[Records from a data source]
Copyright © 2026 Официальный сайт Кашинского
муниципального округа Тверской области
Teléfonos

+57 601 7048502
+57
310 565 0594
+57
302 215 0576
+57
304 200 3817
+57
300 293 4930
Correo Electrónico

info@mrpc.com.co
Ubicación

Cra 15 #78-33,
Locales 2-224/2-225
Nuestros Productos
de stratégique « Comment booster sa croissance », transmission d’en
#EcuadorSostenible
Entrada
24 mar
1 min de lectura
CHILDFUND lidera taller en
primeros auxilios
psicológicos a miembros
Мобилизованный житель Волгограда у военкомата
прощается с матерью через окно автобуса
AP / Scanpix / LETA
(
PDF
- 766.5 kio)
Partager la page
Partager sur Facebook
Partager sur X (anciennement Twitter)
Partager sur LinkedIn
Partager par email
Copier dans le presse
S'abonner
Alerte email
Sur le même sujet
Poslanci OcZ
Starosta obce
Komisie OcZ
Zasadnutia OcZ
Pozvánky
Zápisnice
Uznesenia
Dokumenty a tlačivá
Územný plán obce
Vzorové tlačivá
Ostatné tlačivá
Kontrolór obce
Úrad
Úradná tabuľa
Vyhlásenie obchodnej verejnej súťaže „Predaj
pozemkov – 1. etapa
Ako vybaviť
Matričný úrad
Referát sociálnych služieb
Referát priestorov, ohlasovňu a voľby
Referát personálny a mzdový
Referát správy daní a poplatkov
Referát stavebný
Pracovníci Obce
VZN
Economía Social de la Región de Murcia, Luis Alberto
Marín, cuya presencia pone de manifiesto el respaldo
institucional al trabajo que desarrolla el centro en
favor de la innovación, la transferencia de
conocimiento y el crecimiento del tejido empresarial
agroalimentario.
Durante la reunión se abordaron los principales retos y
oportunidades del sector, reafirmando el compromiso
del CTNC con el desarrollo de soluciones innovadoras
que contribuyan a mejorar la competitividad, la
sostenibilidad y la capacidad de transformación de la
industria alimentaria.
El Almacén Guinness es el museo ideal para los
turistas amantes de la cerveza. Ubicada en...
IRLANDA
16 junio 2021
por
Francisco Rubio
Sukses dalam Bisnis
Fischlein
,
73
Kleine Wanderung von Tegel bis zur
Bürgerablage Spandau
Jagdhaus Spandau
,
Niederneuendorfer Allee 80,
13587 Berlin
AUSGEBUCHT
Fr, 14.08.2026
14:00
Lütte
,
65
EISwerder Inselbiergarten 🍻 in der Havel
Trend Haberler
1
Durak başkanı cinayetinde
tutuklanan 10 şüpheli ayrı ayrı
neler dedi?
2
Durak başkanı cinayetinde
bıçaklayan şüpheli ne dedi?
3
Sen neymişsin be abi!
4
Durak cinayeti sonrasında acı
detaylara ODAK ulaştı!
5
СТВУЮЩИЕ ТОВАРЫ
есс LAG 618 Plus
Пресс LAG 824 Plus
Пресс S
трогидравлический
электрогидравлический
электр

• Exercise brief
Return the text of every record above, line by line, with no changes to wording, spelling, or order.

• Solution for this problem
Copyright © 2026 Официальный сайт Кашинского
муниципального округа Тверской области
Teléfonos

+57 601 7048502
+57
310 565 0594
+57
302 215 0576
+57
304 200 3817
+57
300 293 4930
Correo Electrónico

info@mrpc.com.co
Ubicación

Cra 15 #78-33,
Locales 2-224/2-225
Nuestros Productos
de stratégique « Comment booster sa croissance », transmission d’en
#EcuadorSostenible
Entrada
24 mar
1 min de lectura
CHILDFUND lidera taller en
primeros auxilios
psicológicos a miembros
Мобилизованный житель Волгограда у военкомата
прощается с матерью через окно автобуса
AP / Scanpix / LETA
(
PDF
- 766.5 kio)
Partager la page
Partager sur Facebook
Partager sur X (anciennement Twitter)
Partager sur LinkedIn
Partager par email
Copier dans le presse
S'abonner
Alerte email
Sur le même sujet
Poslanci OcZ
Starosta obce
Komisie OcZ
Zasadnutia OcZ
Pozvánky
Zápisnice
Uznesenia
Dokumenty a tlačivá
Územný plán obce
Vzorové tlačivá
Ostatné tlačivá
Kontrolór obce
Úrad
Úradná tabuľa
Vyhlásenie obchodnej verejnej súťaže „Predaj
pozemkov – 1. etapa
Ako vybaviť
Matričný úrad
Referát sociálnych služieb
Referát priestorov, ohlasovňu a voľby
Referát personálny a mzdový
Referát správy daní a poplatkov
Referát stavebný
Pracovníci Obce
VZN
Economía Social de la Región de Murcia, Luis Alberto
Marín, cuya presencia pone de manifiesto el respaldo
institucional al trabajo que desarrolla el centro en
favor de la innovación, la transferencia de
conocimiento y el crecimiento del tejido empresarial
agroalimentario.
Durante la reunión se abordaron los principales retos y
oportunidades del sector, reafirmando el compromiso
del CTNC con el desarrollo de soluciones innovadoras
que contribuyan a mejorar la competitividad, la
sostenibilidad y la capacidad de transformación de la
industria alimentaria.
El Almacén Guinness es el museo ideal para los
turistas amantes de la cerveza. Ubicada en...
IRLANDA
16 junio 2021
por
Francisco Rubio
Sukses dalam Bisnis
Fischlein
,
73
Kleine Wanderung von Tegel bis zur
Bürgerablage Spandau
Jagdhaus Spandau
,
Niederneuendorfer Allee 80,
13587 Berlin
AUSGEBUCHT
Fr, 14.08.2026
14:00
Lütte
,
65
EISwerder Inselbiergarten 🍻 in der Havel
Trend Haberler
1
Durak başkanı cinayetinde
tutuklanan 10 şüpheli ayrı ayrı
neler dedi?
2
Durak başkanı cinayetinde
bıçaklayan şüpheli ne dedi?
3
Sen neymişsin be abi!
4
Durak cinayeti sonrasında acı
detaylara ODAK ulaştı!
5
СТВУЮЩИЕ ТОВАРЫ
есс LAG 618 Plus
Пресс LAG 824 Plus
Пресс S
трогидравлический
электрогидравлический
электр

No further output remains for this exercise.